DATA IN THIS EXERCISE:
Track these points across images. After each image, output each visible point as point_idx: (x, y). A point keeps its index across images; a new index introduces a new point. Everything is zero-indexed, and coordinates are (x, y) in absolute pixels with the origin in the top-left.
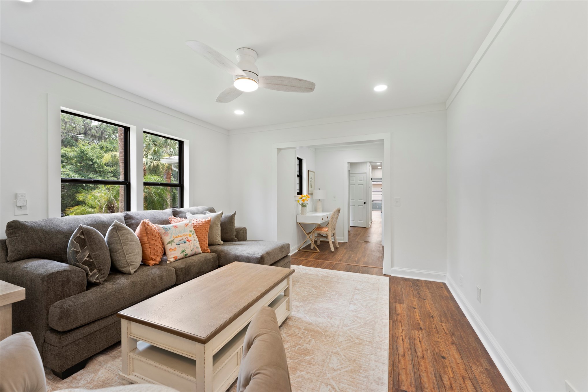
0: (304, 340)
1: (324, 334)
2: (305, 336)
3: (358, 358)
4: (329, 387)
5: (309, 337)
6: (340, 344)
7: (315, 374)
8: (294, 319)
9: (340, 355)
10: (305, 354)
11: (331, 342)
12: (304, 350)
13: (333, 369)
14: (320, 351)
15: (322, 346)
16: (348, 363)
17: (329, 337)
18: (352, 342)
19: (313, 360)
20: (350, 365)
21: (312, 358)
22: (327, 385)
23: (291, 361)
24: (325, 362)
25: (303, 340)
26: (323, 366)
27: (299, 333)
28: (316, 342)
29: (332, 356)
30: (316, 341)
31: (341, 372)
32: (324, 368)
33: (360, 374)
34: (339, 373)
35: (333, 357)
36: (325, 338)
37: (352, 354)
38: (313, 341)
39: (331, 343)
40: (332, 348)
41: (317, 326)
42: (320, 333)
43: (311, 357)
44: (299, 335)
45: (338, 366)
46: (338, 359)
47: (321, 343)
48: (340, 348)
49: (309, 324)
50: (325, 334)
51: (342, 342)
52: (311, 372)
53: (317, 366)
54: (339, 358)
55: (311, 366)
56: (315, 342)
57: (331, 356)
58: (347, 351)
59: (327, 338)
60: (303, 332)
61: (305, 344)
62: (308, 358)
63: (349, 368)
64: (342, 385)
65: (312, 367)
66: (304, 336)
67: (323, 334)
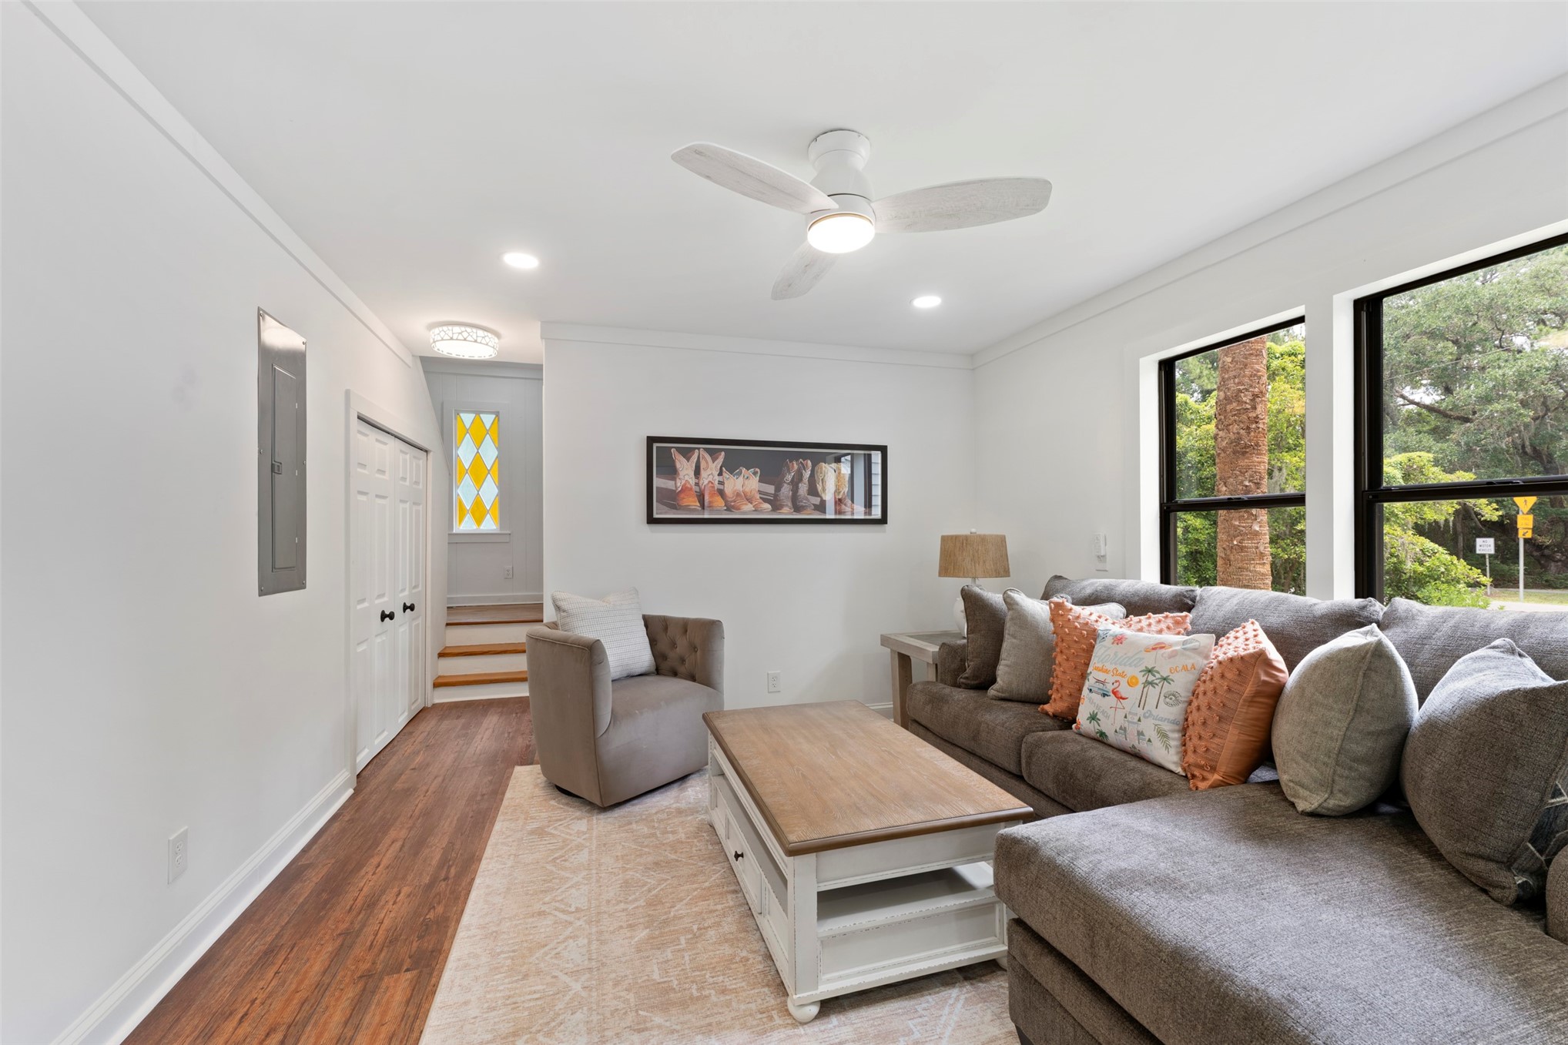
0: (683, 967)
1: (637, 1011)
2: (686, 978)
3: (516, 989)
4: (573, 909)
5: (676, 982)
6: (576, 1003)
7: (610, 915)
8: (776, 1017)
9: (566, 974)
10: (654, 938)
11: (604, 997)
12: (662, 944)
13: (574, 937)
14: (623, 959)
15: (623, 974)
16: (542, 965)
17: (617, 1010)
18: (539, 1028)
19: (628, 934)
20: (537, 962)
21: (631, 937)
22: (578, 910)
23: (672, 914)
24: (598, 940)
25: (684, 964)
26: (601, 933)
27: (713, 977)
28: (646, 978)
29: (586, 962)
30: (648, 980)
31: (555, 941)
32: (594, 930)
33: (512, 954)
34: (560, 937)
35: (583, 961)
36: (628, 1000)
37: (535, 992)
38: (656, 976)
39: (605, 995)
40: (594, 982)
41: (678, 1031)
42: (652, 1007)
43: (636, 939)
44: (709, 974)
45: (565, 948)
46: (570, 961)
47: (631, 981)
48: (573, 992)
49: (710, 1024)
50: (634, 1014)
51: (572, 1014)
52: (618, 914)
53: (611, 929)
54: (567, 966)
55: (624, 925)
56: (648, 975)
57: (589, 959)
58: (551, 993)
59: (622, 1006)
60: (703, 988)
61: (670, 956)
62: (642, 935)
63: (537, 955)
64: (549, 923)
65: (621, 924)
66: (692, 979)
67: (640, 1012)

YOUR GOAL: The entire listing above, word for word and without pictures, is what should be output.

EXPECTED OUTPUT:
Track these points across images. After each image, output each visible point as point_idx: (x, y). A point keeps its index across images; a new index introduces a new point. Everything is zero-indexed, and coordinates are (x, y) in absolute pixels with the origin in the top-left.
0: (304, 340)
1: (324, 334)
2: (305, 336)
3: (358, 358)
4: (329, 387)
5: (309, 337)
6: (340, 344)
7: (315, 374)
8: (294, 319)
9: (340, 355)
10: (305, 354)
11: (331, 342)
12: (304, 350)
13: (333, 369)
14: (320, 351)
15: (322, 346)
16: (348, 363)
17: (329, 337)
18: (352, 342)
19: (313, 360)
20: (350, 365)
21: (312, 358)
22: (327, 385)
23: (291, 361)
24: (325, 362)
25: (303, 340)
26: (323, 366)
27: (299, 333)
28: (316, 342)
29: (332, 356)
30: (316, 341)
31: (341, 372)
32: (324, 368)
33: (360, 374)
34: (339, 373)
35: (333, 357)
36: (325, 338)
37: (352, 354)
38: (313, 341)
39: (331, 343)
40: (332, 348)
41: (317, 326)
42: (320, 333)
43: (311, 357)
44: (299, 335)
45: (338, 366)
46: (338, 359)
47: (321, 343)
48: (340, 348)
49: (309, 324)
50: (325, 334)
51: (342, 342)
52: (311, 372)
53: (317, 366)
54: (339, 358)
55: (311, 366)
56: (315, 342)
57: (331, 356)
58: (347, 351)
59: (327, 338)
60: (303, 332)
61: (305, 344)
62: (308, 358)
63: (349, 368)
64: (342, 385)
65: (312, 367)
66: (304, 336)
67: (323, 334)
0: (683, 967)
1: (637, 1011)
2: (686, 978)
3: (516, 989)
4: (573, 909)
5: (676, 982)
6: (576, 1003)
7: (610, 915)
8: (776, 1017)
9: (566, 974)
10: (654, 938)
11: (604, 997)
12: (662, 944)
13: (574, 937)
14: (623, 959)
15: (623, 974)
16: (542, 965)
17: (617, 1010)
18: (539, 1028)
19: (628, 934)
20: (537, 962)
21: (631, 937)
22: (578, 910)
23: (672, 914)
24: (598, 940)
25: (684, 964)
26: (601, 933)
27: (713, 977)
28: (646, 978)
29: (586, 962)
30: (648, 980)
31: (555, 941)
32: (594, 930)
33: (512, 954)
34: (560, 937)
35: (583, 961)
36: (628, 1000)
37: (535, 992)
38: (656, 976)
39: (605, 995)
40: (594, 982)
41: (678, 1031)
42: (652, 1007)
43: (636, 939)
44: (709, 974)
45: (565, 948)
46: (570, 961)
47: (631, 981)
48: (573, 992)
49: (710, 1024)
50: (634, 1014)
51: (572, 1014)
52: (618, 914)
53: (611, 929)
54: (567, 966)
55: (624, 925)
56: (648, 975)
57: (589, 959)
58: (551, 993)
59: (622, 1006)
60: (703, 988)
61: (670, 956)
62: (642, 935)
63: (537, 955)
64: (549, 923)
65: (621, 924)
66: (692, 979)
67: (640, 1012)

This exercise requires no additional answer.